A new mathematical approach to understanding zeolites
Zeolites are a class of natural or manufactured minerals with a sponge-like structure, riddled with tiny pores that make them useful as catalysts or ultrafine filters. But of the millions of zeolite compositions that are theoretically possible, so far only about 248 have ever been discovered or made. Now, research from MIT helps explain why only this small subset has been found, and could help scientists find or produce more zeolites with desired properties.
The new findings are being reported this week in the journal Nature Materials, in a paper by MIT graduate students Daniel Schwalbe-Koda and Zach Jensen, and professors Elsa Olivetti and Rafael Gomez-Bombarelli.
Previous attempts to figure out why only this small group of possible zeolite compositions has been identified, and to explain why certain types of zeolites can be transformed into specific other types, have failed to come up with a theory that matches the observed data. Now, the MIT team has developed a mathematical approach to describing the different molecular structures. The approach is based on graph theory, which can predict which pairs of zeolite types can be transformed from one to the other.
This could be an important step toward finding ways of making zeolites tailored for specific purposes. It could also lead to new pathways for production, since it predicts certain transformations that have not been previously observed. And, it suggests the possibility of producing zeolites that have never been seen before, since some of the predicted pairings would lead to transformations into new types of zeolite structures.
Zeolites are widely used today in applications as varied as catalyzing the “cracking” of petroleum in refineries and absorbing odors as components in cat litterbox filler. Even more applications may become possible if researchers can create new types of zeolites, for example with pore sizes suited to specific types of filtration.
All kinds of zeolites are silicate minerals, similar in chemical composition to quartz. In fact, over geological timescales, they will all eventually turn into quartz — a much denser form of the mineral — explains Gomez-Bombarelli, who is the Toyota Assistant Professor in Materials Processing. But in the meantime, they are in a “metastable” form, which can sometimes be transformed into a different metastable form by applying heat or pressure or both. Some of these transformations are well-known and already used to produce desired zeolite varieties from more readily available natural forms.
Currently, many zeolites are produced by using chemical compounds known as OSDAs (organic structure-directing agents), which provide a kind of template for their crystallization. But Gomez-Bombarelli says that if instead they can be produced through the transformation of another, readily available form of zeolite, “that’s really exciting. If we don’t need to use OSDAs, then it’s much cheaper [to produce the material].The organic material is pricey. Anything we can make to avoid the organics gets us closer to industrial-scale production.”

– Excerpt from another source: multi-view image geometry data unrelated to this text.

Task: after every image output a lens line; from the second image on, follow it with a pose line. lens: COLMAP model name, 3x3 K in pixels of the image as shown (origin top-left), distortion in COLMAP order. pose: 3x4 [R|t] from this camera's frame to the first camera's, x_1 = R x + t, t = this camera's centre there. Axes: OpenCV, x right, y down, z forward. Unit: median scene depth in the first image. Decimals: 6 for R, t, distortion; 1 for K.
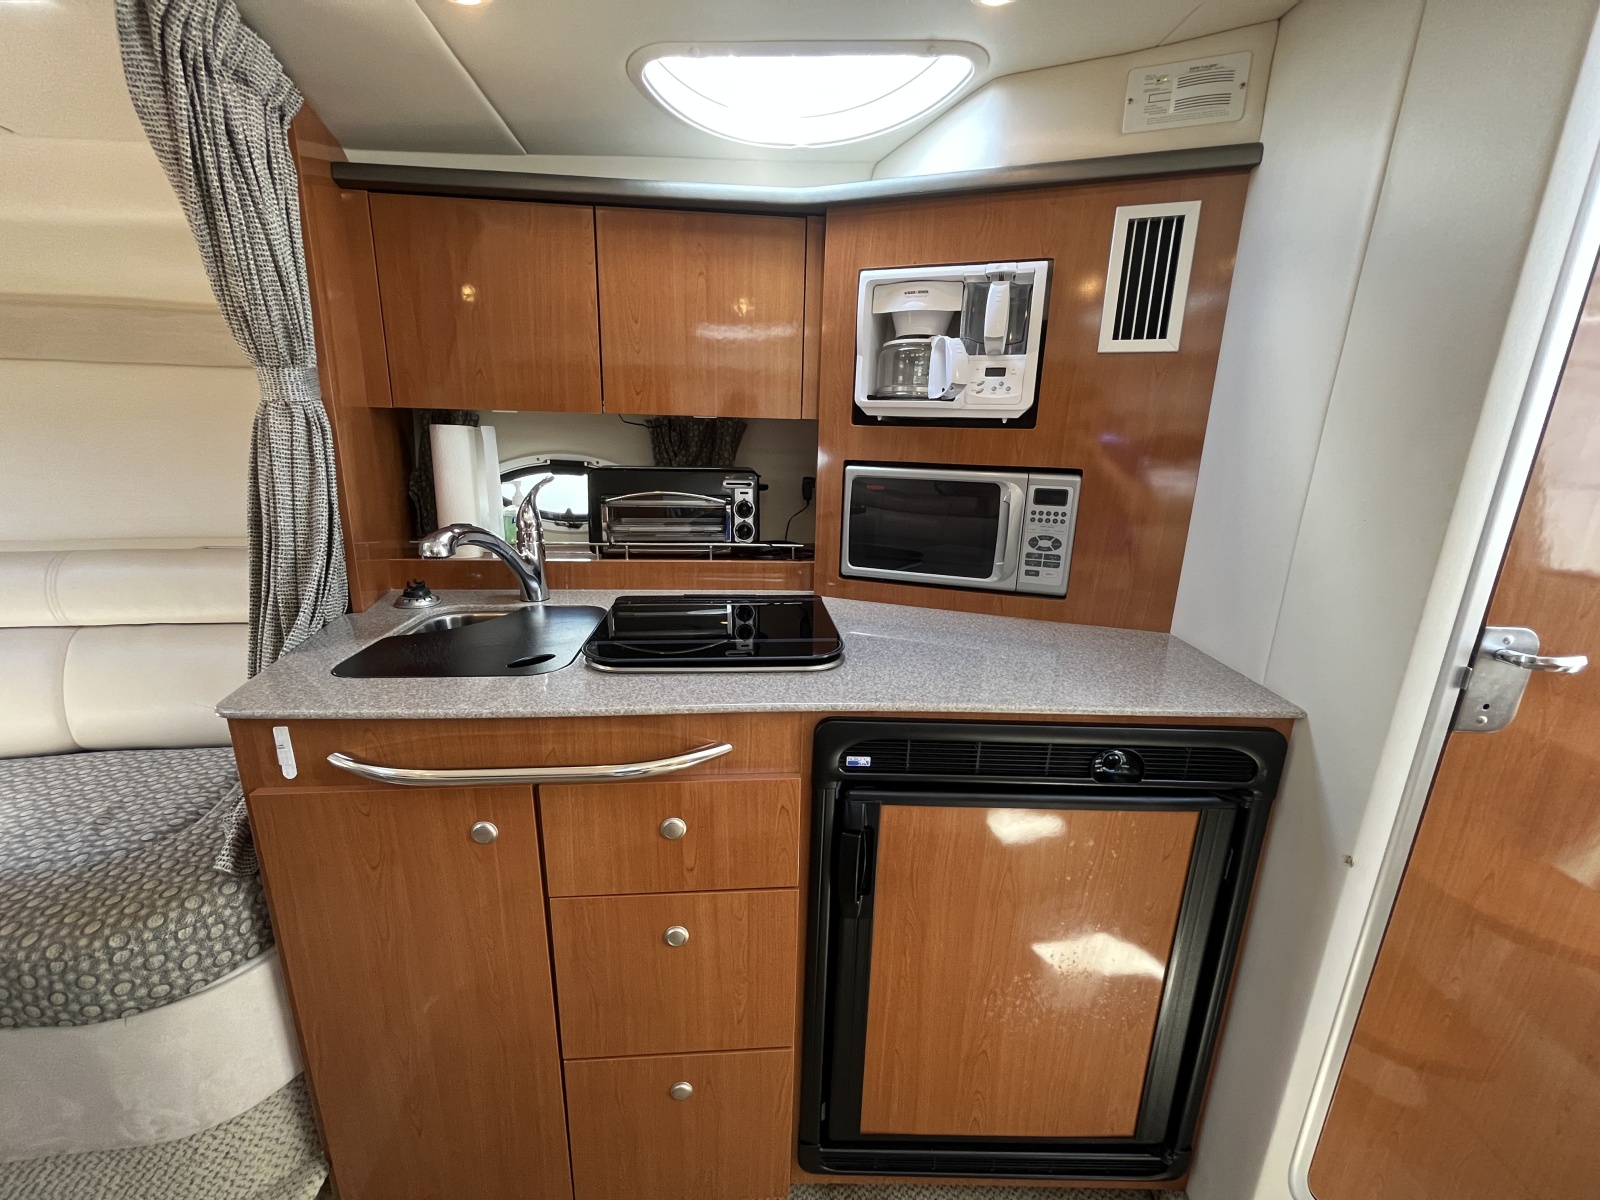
lens RADIAL K [[653.7, 0, 798.4], [0, 653.7, 602.2], [0, 0, 1]] dist [-0.000362, -0.000167]
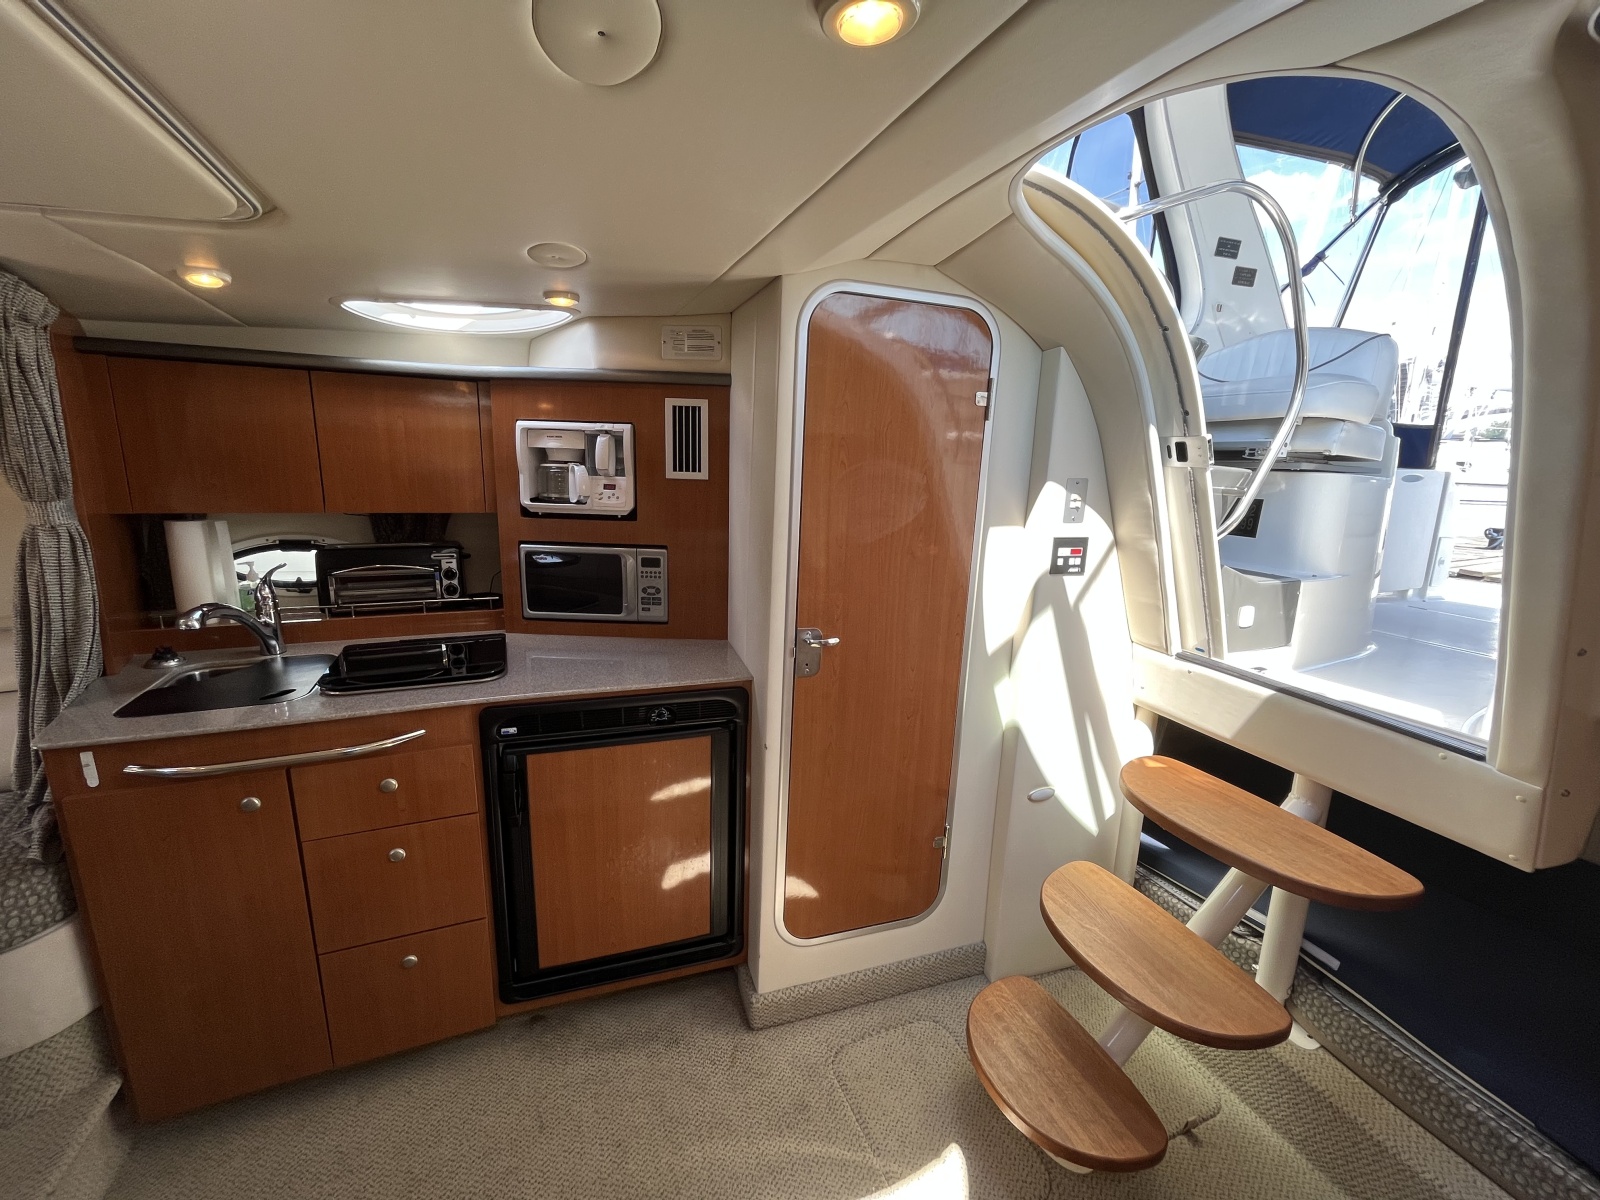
lens RADIAL K [[653.7, 0, 798.4], [0, 653.7, 602.2], [0, 0, 1]] dist [-0.000362, -0.000167]
pose [[0.947927, -0.062996, 0.312195, 0.220893], [0.072097, 0.997241, -0.017682, -0.007296], [-0.310220, 0.039270, 0.949854, -0.658652]]
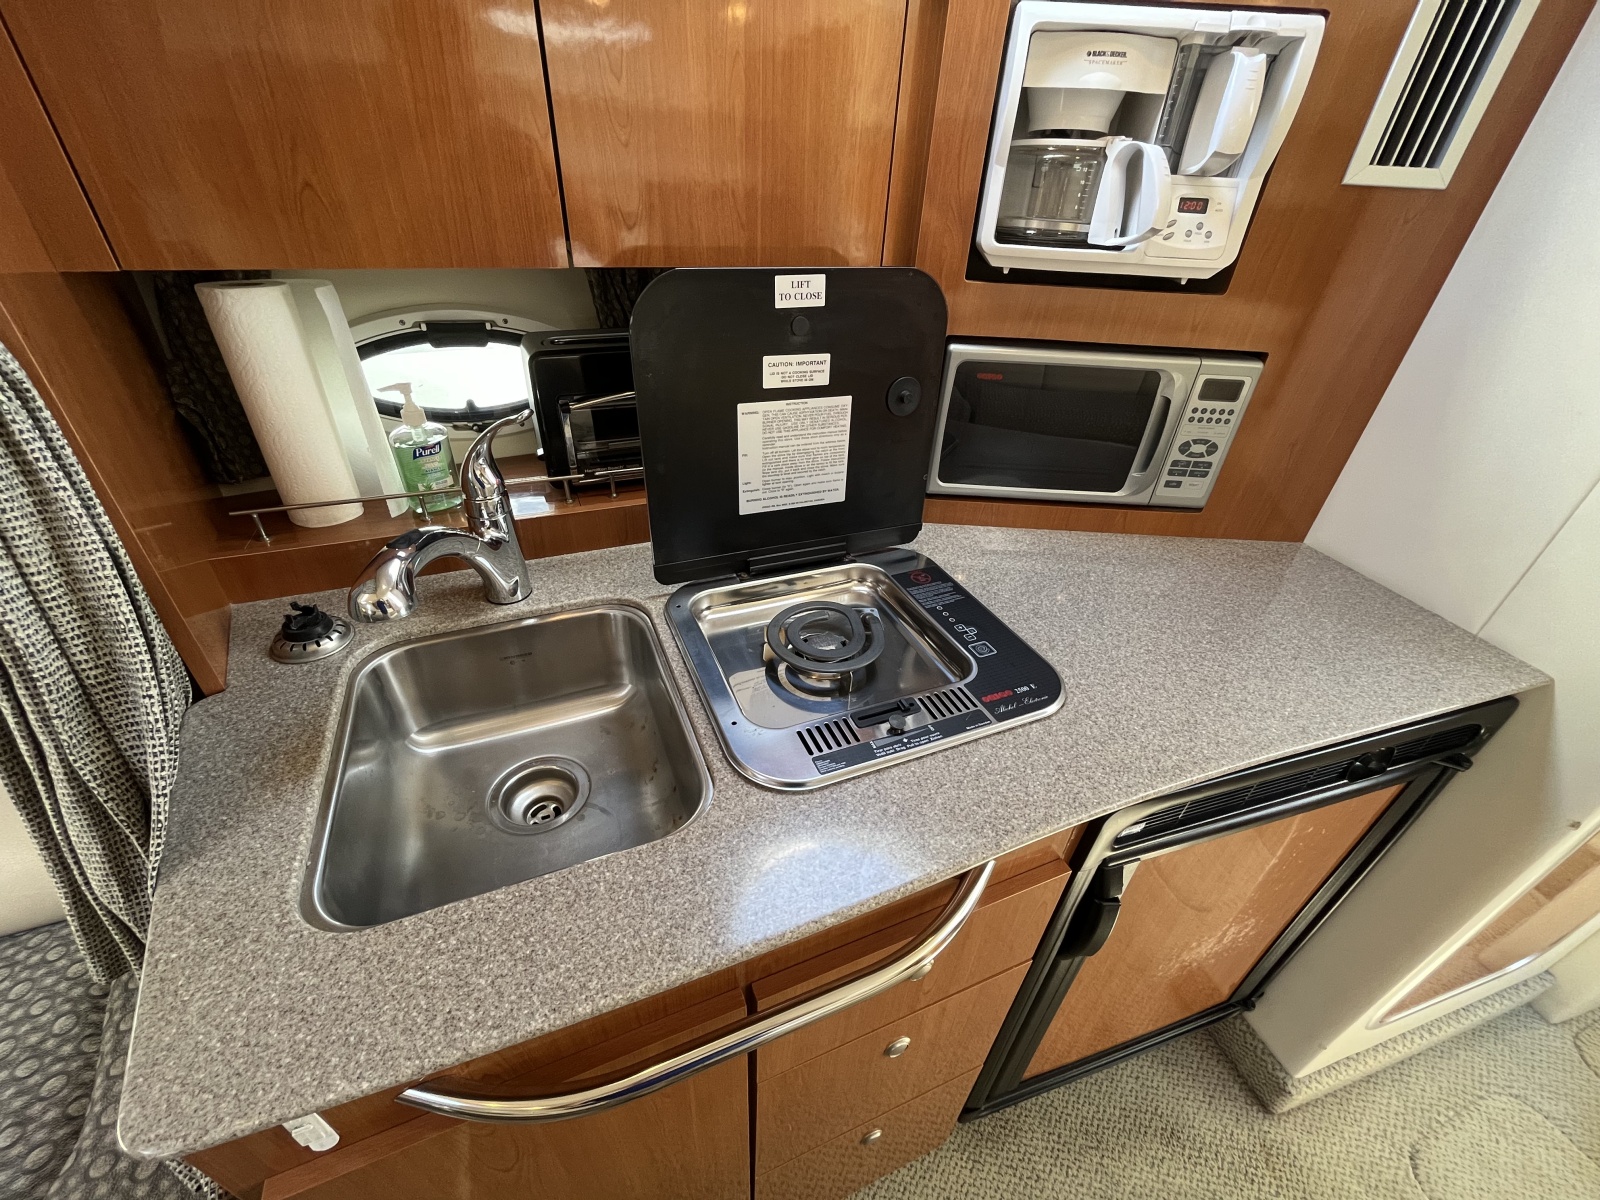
lens RADIAL K [[653.7, 0, 798.4], [0, 653.7, 602.2], [0, 0, 1]] dist [-0.000362, -0.000167]
pose [[0.953878, -0.152623, 0.258500, -0.330142], [0.054751, 0.935120, 0.350077, -0.225281], [-0.295158, -0.319778, 0.900347, 0.373738]]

Traditional chemical modeling of the structure of different zeolite compounds, researchers have found, provides no real clue to finding the pairs of zeolites that can readily transform from one to the other. Compounds that appear structurally similar sometimes are not subject to such transformations, and other pairs that are quite dissimilar turn out to easily interchange. To guide their research, the team used an artificial intelligence system previously developed by the Olivetti group to “read” more than 70,000 research papers on zeolites and select those that specifically identify interzeolite transformations. They then studied those pairs in detail to try to identify common characteristics.
What they found was that a topological description based on graph theory, rather than traditional structural modeling, clearly identified the relevant pairings. These graph-based descriptions, based on the number and locations of chemical bonds in the solids rather than their actual physical arrangement, showed that all the known pairings had nearly identical graphs. No such identical graphs were found among pairs that were not subject to transformation.

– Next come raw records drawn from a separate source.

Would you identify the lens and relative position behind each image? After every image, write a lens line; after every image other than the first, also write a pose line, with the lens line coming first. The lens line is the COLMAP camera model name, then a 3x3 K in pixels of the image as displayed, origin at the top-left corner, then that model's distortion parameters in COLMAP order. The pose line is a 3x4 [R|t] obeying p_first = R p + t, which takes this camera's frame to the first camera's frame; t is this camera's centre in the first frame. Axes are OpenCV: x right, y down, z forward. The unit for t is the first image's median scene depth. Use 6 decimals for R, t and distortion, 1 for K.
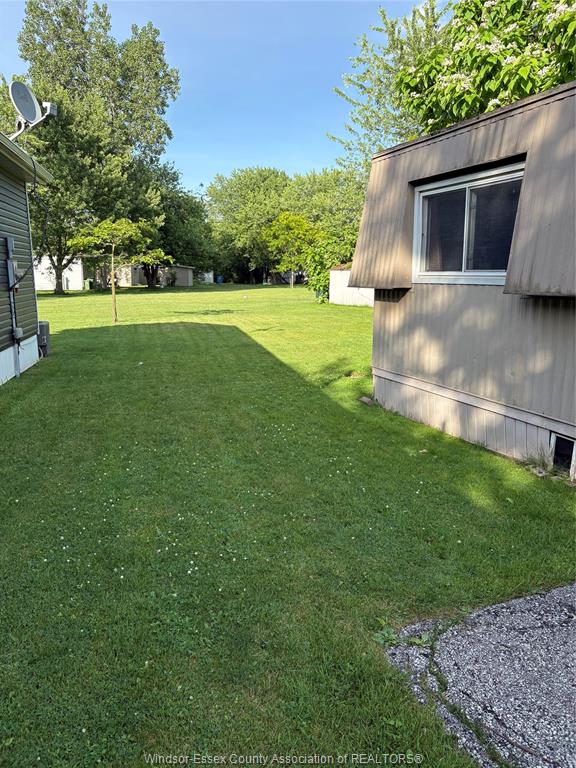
lens RADIAL K [[584.0, 0, 288.0], [0, 584.0, 384.0], [0, 0, 1]] dist [-0.002846, -0.002415]
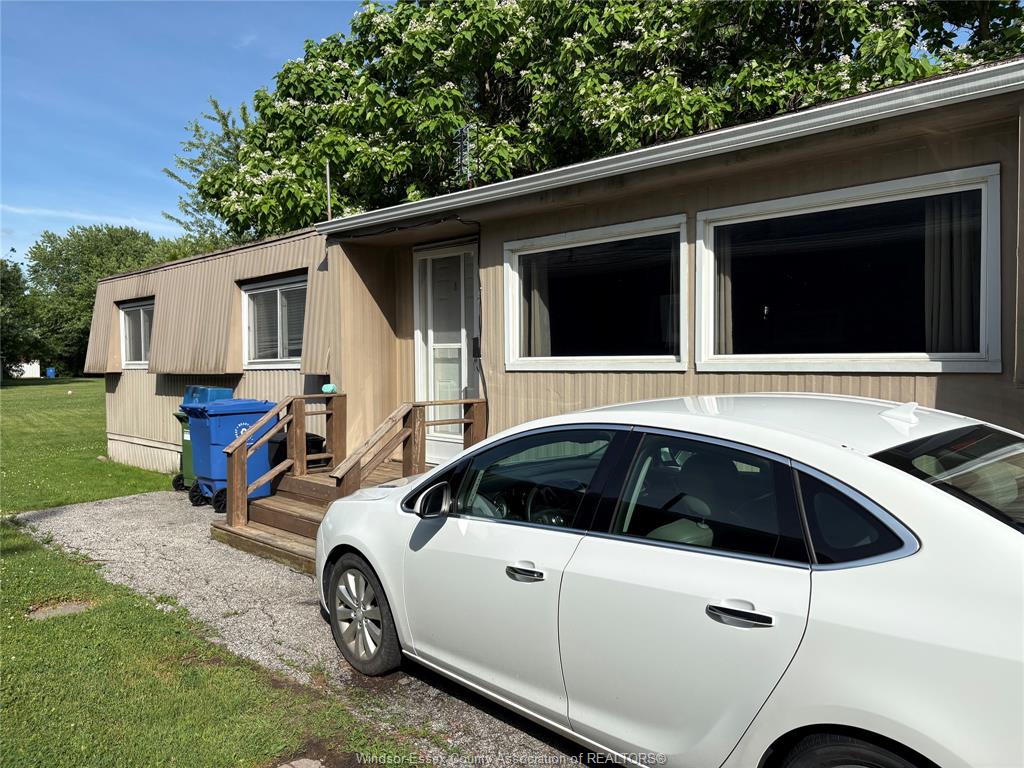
lens RADIAL K [[767.3, 0, 510.5], [0, 767.3, 369.9], [0, 0, 1]] dist [0.003728, -0.003082]
pose [[0.915398, -0.017393, 0.402173, 0.041091], [0.087126, 0.983945, -0.155758, 0.025727], [-0.393007, 0.177621, 0.902217, -0.134404]]
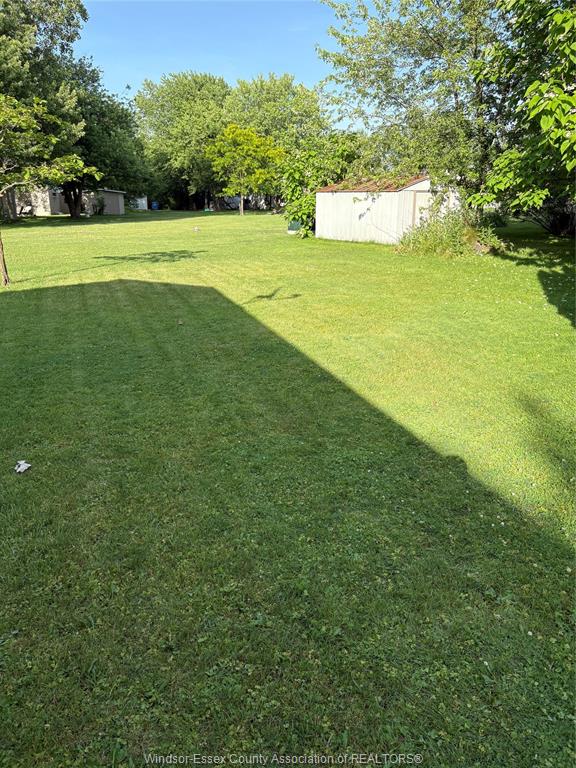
lens RADIAL K [[584.0, 0, 288.0], [0, 584.0, 384.0], [0, 0, 1]] dist [-0.002846, -0.002415]
pose [[0.994314, -0.039915, 0.098723, -0.027391], [0.027717, 0.992146, 0.121972, -0.025579], [-0.102816, -0.118542, 0.987612, 0.138255]]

The finding revealed a few previously unknown pairings, some of which turned out to match with preliminary laboratory observations that had not previously been identified as such, thus helping to validate the new model. The system also was successful at predicting which forms of zeolites can intergrow — forming combinations of two types that are interleaved like the fingers on two clasped hands. Such combinations are also commercially useful, for example for sequential catalysis steps using different zeolite materials.
Ripe for further research
The new findings might also help explain why many of the theoretically possible zeolite formations don’t seem to actually exist. Since some forms readily transform into others, it may be that some of them transform so quickly that they are never observed on their own. Screening using the graph-based approach may reveal some of these unknown pairings and show why those short-lived forms are not seen.
Some zeolites, according to the graph model, “have no hypothetical partners with the same graph, so it doesn’t make sense to try to transform them, but some have thousands of partners” and thus are ripe for further research, Gomez-Bombarelli says.
In principle, the new findings could lead to the development of a variety of new catalysts, tuned to the exact chemical reactions they are intended to promote. Gomez-Bombarelli says that almost any desired reaction could hypothetically find an appropriate zeolite material to promote it.
“Experimentalists are very excited to find a language to describe their transformations that is predictive,” he says.